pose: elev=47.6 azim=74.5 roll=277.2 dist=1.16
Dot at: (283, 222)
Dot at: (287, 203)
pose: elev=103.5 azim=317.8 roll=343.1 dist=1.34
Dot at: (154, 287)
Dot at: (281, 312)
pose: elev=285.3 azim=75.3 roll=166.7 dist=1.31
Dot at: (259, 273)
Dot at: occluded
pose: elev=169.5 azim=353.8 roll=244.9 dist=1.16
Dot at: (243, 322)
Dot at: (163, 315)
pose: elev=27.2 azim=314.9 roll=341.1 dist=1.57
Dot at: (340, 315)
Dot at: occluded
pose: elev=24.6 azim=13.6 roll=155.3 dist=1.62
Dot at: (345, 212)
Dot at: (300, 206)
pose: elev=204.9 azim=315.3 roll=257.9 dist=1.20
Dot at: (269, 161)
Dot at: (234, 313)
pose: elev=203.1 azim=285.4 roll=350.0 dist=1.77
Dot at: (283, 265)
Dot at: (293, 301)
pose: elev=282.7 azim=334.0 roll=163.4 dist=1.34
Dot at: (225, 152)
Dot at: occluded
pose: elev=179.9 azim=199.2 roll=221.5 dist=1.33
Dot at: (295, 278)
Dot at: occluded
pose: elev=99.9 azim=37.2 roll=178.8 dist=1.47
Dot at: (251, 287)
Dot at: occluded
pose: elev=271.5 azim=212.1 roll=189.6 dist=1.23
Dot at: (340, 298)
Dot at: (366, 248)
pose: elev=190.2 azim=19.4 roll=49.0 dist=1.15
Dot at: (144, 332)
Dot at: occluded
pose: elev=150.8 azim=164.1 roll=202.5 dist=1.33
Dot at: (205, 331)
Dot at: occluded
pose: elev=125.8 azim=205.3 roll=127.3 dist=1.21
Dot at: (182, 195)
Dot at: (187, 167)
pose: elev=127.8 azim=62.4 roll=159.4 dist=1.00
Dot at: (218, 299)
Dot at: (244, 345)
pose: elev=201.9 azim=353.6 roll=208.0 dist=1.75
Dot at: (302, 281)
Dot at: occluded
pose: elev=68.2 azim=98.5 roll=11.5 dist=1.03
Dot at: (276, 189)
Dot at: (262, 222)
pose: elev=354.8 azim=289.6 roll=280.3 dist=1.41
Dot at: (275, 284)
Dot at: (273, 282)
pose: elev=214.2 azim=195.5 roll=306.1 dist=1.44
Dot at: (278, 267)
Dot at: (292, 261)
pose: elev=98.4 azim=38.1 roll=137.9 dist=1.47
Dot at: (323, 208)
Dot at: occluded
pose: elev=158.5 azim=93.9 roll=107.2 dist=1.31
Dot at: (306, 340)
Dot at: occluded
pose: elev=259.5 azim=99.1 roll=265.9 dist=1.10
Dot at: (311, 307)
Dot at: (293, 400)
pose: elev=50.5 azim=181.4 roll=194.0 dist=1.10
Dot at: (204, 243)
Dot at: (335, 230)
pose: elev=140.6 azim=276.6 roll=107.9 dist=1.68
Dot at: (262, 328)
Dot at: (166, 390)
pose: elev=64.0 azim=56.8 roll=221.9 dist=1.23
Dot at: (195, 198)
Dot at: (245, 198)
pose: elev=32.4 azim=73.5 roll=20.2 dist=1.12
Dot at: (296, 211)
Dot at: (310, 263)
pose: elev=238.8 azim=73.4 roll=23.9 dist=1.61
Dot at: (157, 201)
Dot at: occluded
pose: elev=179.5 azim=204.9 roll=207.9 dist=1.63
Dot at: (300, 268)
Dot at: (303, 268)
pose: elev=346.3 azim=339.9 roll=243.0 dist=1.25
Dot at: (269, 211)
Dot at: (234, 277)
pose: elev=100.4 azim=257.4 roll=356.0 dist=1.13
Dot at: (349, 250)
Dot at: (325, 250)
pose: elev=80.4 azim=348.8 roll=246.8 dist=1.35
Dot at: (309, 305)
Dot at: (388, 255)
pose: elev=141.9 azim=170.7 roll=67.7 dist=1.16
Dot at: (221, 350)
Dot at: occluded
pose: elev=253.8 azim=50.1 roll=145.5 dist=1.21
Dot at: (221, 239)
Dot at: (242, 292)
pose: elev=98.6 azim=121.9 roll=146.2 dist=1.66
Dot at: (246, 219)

===

* Exercise task: Turn this listing into a Markdown table with one row per line, blank lines omitted, using a column named Row for the row number and a column named Line for the text of that line.

* Exercise answer:
| Row | Line |
|---|---|
| 1 | pose: elev=47.6 azim=74.5 roll=277.2 dist=1.16 |
| 2 | Dot at: (283, 222) |
| 3 | Dot at: (287, 203) |
| 4 | pose: elev=103.5 azim=317.8 roll=343.1 dist=1.34 |
| 5 | Dot at: (154, 287) |
| 6 | Dot at: (281, 312) |
| 7 | pose: elev=285.3 azim=75.3 roll=166.7 dist=1.31 |
| 8 | Dot at: (259, 273) |
| 9 | Dot at: occluded |
| 10 | pose: elev=169.5 azim=353.8 roll=244.9 dist=1.16 |
| 11 | Dot at: (243, 322) |
| 12 | Dot at: (163, 315) |
| 13 | pose: elev=27.2 azim=314.9 roll=341.1 dist=1.57 |
| 14 | Dot at: (340, 315) |
| 15 | Dot at: occluded |
| 16 | pose: elev=24.6 azim=13.6 roll=155.3 dist=1.62 |
| 17 | Dot at: (345, 212) |
| 18 | Dot at: (300, 206) |
| 19 | pose: elev=204.9 azim=315.3 roll=257.9 dist=1.20 |
| 20 | Dot at: (269, 161) |
| 21 | Dot at: (234, 313) |
| 22 | pose: elev=203.1 azim=285.4 roll=350.0 dist=1.77 |
| 23 | Dot at: (283, 265) |
| 24 | Dot at: (293, 301) |
| 25 | pose: elev=282.7 azim=334.0 roll=163.4 dist=1.34 |
| 26 | Dot at: (225, 152) |
| 27 | Dot at: occluded |
| 28 | pose: elev=179.9 azim=199.2 roll=221.5 dist=1.33 |
| 29 | Dot at: (295, 278) |
| 30 | Dot at: occluded |
| 31 | pose: elev=99.9 azim=37.2 roll=178.8 dist=1.47 |
| 32 | Dot at: (251, 287) |
| 33 | Dot at: occluded |
| 34 | pose: elev=271.5 azim=212.1 roll=189.6 dist=1.23 |
| 35 | Dot at: (340, 298) |
| 36 | Dot at: (366, 248) |
| 37 | pose: elev=190.2 azim=19.4 roll=49.0 dist=1.15 |
| 38 | Dot at: (144, 332) |
| 39 | Dot at: occluded |
| 40 | pose: elev=150.8 azim=164.1 roll=202.5 dist=1.33 |
| 41 | Dot at: (205, 331) |
| 42 | Dot at: occluded |
| 43 | pose: elev=125.8 azim=205.3 roll=127.3 dist=1.21 |
| 44 | Dot at: (182, 195) |
| 45 | Dot at: (187, 167) |
| 46 | pose: elev=127.8 azim=62.4 roll=159.4 dist=1.00 |
| 47 | Dot at: (218, 299) |
| 48 | Dot at: (244, 345) |
| 49 | pose: elev=201.9 azim=353.6 roll=208.0 dist=1.75 |
| 50 | Dot at: (302, 281) |
| 51 | Dot at: occluded |
| 52 | pose: elev=68.2 azim=98.5 roll=11.5 dist=1.03 |
| 53 | Dot at: (276, 189) |
| 54 | Dot at: (262, 222) |
| 55 | pose: elev=354.8 azim=289.6 roll=280.3 dist=1.41 |
| 56 | Dot at: (275, 284) |
| 57 | Dot at: (273, 282) |
| 58 | pose: elev=214.2 azim=195.5 roll=306.1 dist=1.44 |
| 59 | Dot at: (278, 267) |
| 60 | Dot at: (292, 261) |
| 61 | pose: elev=98.4 azim=38.1 roll=137.9 dist=1.47 |
| 62 | Dot at: (323, 208) |
| 63 | Dot at: occluded |
| 64 | pose: elev=158.5 azim=93.9 roll=107.2 dist=1.31 |
| 65 | Dot at: (306, 340) |
| 66 | Dot at: occluded |
| 67 | pose: elev=259.5 azim=99.1 roll=265.9 dist=1.10 |
| 68 | Dot at: (311, 307) |
| 69 | Dot at: (293, 400) |
| 70 | pose: elev=50.5 azim=181.4 roll=194.0 dist=1.10 |
| 71 | Dot at: (204, 243) |
| 72 | Dot at: (335, 230) |
| 73 | pose: elev=140.6 azim=276.6 roll=107.9 dist=1.68 |
| 74 | Dot at: (262, 328) |
| 75 | Dot at: (166, 390) |
| 76 | pose: elev=64.0 azim=56.8 roll=221.9 dist=1.23 |
| 77 | Dot at: (195, 198) |
| 78 | Dot at: (245, 198) |
| 79 | pose: elev=32.4 azim=73.5 roll=20.2 dist=1.12 |
| 80 | Dot at: (296, 211) |
| 81 | Dot at: (310, 263) |
| 82 | pose: elev=238.8 azim=73.4 roll=23.9 dist=1.61 |
| 83 | Dot at: (157, 201) |
| 84 | Dot at: occluded |
| 85 | pose: elev=179.5 azim=204.9 roll=207.9 dist=1.63 |
| 86 | Dot at: (300, 268) |
| 87 | Dot at: (303, 268) |
| 88 | pose: elev=346.3 azim=339.9 roll=243.0 dist=1.25 |
| 89 | Dot at: (269, 211) |
| 90 | Dot at: (234, 277) |
| 91 | pose: elev=100.4 azim=257.4 roll=356.0 dist=1.13 |
| 92 | Dot at: (349, 250) |
| 93 | Dot at: (325, 250) |
| 94 | pose: elev=80.4 azim=348.8 roll=246.8 dist=1.35 |
| 95 | Dot at: (309, 305) |
| 96 | Dot at: (388, 255) |
| 97 | pose: elev=141.9 azim=170.7 roll=67.7 dist=1.16 |
| 98 | Dot at: (221, 350) |
| 99 | Dot at: occluded |
| 100 | pose: elev=253.8 azim=50.1 roll=145.5 dist=1.21 |
| 101 | Dot at: (221, 239) |
| 102 | Dot at: (242, 292) |
| 103 | pose: elev=98.6 azim=121.9 roll=146.2 dist=1.66 |
| 104 | Dot at: (246, 219) |